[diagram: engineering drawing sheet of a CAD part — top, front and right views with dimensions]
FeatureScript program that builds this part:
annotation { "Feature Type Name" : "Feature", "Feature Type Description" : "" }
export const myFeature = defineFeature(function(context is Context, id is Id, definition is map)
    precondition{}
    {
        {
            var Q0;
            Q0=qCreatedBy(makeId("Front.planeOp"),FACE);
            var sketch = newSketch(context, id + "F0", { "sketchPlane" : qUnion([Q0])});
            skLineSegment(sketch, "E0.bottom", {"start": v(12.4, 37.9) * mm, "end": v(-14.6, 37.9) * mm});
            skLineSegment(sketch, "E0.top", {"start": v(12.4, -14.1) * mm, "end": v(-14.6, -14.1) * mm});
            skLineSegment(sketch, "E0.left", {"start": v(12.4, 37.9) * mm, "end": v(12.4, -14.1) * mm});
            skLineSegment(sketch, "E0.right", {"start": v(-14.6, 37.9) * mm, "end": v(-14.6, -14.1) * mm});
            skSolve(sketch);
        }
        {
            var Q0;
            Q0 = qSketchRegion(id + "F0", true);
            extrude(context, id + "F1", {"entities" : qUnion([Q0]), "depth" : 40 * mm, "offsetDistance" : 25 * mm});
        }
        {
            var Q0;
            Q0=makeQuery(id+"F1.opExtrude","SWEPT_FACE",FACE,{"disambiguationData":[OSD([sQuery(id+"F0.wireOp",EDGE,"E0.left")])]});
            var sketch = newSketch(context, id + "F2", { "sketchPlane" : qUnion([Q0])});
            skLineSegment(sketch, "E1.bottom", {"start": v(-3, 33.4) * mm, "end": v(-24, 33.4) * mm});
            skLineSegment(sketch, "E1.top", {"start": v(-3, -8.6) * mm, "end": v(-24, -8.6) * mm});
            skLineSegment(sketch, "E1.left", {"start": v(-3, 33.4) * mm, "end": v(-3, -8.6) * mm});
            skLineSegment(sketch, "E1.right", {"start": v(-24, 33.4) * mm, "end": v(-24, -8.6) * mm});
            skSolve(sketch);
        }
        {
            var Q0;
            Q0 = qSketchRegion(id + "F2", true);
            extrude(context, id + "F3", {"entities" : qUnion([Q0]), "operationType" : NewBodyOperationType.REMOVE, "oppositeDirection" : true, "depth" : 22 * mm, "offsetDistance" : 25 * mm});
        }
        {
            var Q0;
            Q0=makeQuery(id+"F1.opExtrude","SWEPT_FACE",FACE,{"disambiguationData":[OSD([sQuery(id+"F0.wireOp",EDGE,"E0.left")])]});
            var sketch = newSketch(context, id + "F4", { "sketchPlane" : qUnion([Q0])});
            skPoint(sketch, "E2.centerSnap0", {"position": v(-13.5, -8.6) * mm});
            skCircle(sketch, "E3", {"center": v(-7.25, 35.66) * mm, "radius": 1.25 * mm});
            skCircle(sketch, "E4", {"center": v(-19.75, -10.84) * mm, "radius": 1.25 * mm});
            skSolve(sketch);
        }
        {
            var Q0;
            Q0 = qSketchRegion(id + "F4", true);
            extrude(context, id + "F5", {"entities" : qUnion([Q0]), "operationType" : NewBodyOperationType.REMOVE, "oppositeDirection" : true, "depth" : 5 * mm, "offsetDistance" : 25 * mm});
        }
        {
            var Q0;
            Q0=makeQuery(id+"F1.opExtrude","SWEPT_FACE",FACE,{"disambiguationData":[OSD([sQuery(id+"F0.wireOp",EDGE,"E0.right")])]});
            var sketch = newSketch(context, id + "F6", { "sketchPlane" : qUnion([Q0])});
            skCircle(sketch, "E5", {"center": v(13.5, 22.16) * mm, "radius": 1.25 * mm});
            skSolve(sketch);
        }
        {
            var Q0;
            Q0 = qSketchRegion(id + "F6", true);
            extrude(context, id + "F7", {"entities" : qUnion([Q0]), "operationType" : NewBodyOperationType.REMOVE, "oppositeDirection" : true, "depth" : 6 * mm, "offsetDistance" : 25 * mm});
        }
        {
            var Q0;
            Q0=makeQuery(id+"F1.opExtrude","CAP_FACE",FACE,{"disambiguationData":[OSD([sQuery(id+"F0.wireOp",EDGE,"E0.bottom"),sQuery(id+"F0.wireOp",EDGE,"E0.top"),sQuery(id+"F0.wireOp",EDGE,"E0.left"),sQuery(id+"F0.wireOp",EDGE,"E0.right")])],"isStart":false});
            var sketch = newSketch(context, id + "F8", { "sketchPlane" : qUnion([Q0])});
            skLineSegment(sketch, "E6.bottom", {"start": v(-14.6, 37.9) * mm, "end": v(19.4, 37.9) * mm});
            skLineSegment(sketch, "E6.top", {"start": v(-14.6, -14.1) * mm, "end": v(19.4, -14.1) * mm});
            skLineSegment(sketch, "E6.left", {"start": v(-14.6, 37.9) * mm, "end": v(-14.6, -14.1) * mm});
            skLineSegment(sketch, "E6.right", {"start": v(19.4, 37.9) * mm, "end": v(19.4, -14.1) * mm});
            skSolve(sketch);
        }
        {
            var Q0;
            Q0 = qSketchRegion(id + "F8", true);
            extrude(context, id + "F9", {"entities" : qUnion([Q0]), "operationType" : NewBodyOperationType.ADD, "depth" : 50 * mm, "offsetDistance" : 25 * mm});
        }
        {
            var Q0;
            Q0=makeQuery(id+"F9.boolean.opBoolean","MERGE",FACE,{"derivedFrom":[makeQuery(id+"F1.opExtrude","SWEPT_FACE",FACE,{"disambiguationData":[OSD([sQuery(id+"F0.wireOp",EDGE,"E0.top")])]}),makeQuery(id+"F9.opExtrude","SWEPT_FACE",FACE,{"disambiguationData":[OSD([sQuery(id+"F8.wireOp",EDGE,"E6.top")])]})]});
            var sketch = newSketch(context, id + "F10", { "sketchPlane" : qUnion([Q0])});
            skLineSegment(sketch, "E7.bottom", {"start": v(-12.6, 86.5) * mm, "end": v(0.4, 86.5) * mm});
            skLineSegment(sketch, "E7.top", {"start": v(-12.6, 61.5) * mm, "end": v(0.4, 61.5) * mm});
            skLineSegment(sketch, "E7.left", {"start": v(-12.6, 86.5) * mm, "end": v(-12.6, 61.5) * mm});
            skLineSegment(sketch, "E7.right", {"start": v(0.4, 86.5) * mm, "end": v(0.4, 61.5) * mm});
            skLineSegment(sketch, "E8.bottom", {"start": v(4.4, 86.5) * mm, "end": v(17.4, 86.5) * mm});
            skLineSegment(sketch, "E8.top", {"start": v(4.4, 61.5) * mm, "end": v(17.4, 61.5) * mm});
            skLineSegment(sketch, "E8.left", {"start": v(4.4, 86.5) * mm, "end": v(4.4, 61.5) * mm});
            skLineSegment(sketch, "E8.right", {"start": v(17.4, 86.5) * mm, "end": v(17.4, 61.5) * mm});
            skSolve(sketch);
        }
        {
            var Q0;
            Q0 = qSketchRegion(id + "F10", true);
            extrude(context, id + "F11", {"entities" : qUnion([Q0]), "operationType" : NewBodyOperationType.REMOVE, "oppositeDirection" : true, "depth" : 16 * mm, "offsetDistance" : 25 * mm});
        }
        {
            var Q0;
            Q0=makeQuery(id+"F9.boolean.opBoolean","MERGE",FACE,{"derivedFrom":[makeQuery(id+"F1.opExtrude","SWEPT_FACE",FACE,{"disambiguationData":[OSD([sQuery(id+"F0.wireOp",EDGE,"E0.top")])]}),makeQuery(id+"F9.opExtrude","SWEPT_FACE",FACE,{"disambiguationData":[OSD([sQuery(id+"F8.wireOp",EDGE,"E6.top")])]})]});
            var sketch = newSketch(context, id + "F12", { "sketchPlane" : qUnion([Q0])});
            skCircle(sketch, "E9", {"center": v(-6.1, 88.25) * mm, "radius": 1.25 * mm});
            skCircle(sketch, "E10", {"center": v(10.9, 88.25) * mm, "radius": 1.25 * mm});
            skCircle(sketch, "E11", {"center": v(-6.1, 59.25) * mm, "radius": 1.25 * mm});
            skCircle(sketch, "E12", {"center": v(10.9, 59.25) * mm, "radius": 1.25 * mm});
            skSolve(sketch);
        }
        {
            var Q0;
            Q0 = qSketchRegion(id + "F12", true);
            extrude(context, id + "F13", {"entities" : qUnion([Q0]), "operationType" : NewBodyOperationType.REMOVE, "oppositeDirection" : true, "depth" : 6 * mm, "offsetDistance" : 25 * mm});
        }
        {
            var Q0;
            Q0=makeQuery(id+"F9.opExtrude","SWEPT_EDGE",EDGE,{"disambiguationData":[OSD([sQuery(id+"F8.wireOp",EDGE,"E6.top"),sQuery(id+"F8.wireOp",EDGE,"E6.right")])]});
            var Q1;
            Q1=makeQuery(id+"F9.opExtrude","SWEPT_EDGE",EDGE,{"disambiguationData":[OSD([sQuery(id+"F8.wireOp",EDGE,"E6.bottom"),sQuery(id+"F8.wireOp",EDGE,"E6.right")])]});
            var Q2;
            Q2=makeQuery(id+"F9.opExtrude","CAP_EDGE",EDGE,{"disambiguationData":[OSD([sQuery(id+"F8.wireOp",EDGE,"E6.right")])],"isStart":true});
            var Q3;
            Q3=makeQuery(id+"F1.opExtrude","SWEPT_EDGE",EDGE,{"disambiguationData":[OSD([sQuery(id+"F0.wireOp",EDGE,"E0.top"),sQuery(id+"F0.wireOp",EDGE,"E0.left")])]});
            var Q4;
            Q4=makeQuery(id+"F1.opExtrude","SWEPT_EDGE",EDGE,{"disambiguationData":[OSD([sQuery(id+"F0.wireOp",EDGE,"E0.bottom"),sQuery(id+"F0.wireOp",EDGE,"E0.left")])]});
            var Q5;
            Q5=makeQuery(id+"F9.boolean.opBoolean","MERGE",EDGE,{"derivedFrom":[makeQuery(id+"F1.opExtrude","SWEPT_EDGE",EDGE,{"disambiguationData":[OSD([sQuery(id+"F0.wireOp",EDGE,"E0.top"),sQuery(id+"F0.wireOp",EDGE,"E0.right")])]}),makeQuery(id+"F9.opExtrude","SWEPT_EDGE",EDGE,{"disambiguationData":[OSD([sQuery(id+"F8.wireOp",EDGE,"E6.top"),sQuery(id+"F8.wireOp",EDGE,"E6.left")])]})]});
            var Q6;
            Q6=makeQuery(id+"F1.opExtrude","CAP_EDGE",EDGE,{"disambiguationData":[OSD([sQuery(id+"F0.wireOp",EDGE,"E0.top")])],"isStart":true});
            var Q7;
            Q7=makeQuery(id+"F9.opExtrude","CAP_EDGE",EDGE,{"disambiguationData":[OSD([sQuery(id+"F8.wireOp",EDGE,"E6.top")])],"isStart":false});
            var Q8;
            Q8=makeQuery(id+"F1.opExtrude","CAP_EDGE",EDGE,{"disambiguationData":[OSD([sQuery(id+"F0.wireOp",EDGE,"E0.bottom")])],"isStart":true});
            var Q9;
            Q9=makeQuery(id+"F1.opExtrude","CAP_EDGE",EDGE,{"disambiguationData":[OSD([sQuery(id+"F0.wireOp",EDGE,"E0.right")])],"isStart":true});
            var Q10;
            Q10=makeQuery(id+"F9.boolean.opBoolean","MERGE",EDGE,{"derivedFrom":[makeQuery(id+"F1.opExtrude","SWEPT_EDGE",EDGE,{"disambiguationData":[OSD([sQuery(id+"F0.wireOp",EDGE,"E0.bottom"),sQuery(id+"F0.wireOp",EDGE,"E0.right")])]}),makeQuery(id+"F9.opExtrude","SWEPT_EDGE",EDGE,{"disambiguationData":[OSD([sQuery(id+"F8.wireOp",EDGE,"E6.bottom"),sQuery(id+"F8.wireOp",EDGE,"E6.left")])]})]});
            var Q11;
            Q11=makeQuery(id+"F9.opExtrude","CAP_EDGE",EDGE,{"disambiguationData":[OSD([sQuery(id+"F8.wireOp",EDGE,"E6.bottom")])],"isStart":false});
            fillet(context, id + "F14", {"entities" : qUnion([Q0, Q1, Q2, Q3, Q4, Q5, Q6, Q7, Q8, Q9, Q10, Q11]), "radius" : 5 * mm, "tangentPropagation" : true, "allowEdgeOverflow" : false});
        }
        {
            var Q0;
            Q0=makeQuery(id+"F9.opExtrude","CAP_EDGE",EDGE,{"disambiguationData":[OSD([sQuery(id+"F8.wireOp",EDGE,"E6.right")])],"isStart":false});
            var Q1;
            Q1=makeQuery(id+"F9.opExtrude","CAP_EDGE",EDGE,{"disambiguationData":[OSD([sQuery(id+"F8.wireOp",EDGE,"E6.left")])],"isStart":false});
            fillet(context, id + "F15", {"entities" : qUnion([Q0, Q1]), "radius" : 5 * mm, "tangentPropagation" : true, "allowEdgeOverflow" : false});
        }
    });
|---|
WHAT TO WORK ON: From the listing above, pull out every line that contains the string "false", matching case exactly.

REPLY:
            Q0=makeQuery(id+"F1.opExtrude","CAP_FACE",FACE,{"disambiguationData":[OSD([sQuery(id+"F0.wireOp",EDGE,"E0.bottom"),sQuery(id+"F0.wireOp",EDGE,"E0.top"),sQuery(id+"F0.wireOp",EDGE,"E0.left"),sQuery(id+"F0.wireOp",EDGE,"E0.right")])],"isStart":false});
            Q7=makeQuery(id+"F9.opExtrude","CAP_EDGE",EDGE,{"disambiguationData":[OSD([sQuery(id+"F8.wireOp",EDGE,"E6.top")])],"isStart":false});
            Q11=makeQuery(id+"F9.opExtrude","CAP_EDGE",EDGE,{"disambiguationData":[OSD([sQuery(id+"F8.wireOp",EDGE,"E6.bottom")])],"isStart":false});
            fillet(context, id + "F14", {"entities" : qUnion([Q0, Q1, Q2, Q3, Q4, Q5, Q6, Q7, Q8, Q9, Q10, Q11]), "radius" : 5 * mm, "tangentPropagation" : true, "allowEdgeOverflow" : false});
            Q0=makeQuery(id+"F9.opExtrude","CAP_EDGE",EDGE,{"disambiguationData":[OSD([sQuery(id+"F8.wireOp",EDGE,"E6.right")])],"isStart":false});
            Q1=makeQuery(id+"F9.opExtrude","CAP_EDGE",EDGE,{"disambiguationData":[OSD([sQuery(id+"F8.wireOp",EDGE,"E6.left")])],"isStart":false});
            fillet(context, id + "F15", {"entities" : qUnion([Q0, Q1]), "radius" : 5 * mm, "tangentPropagation" : true, "allowEdgeOverflow" : false});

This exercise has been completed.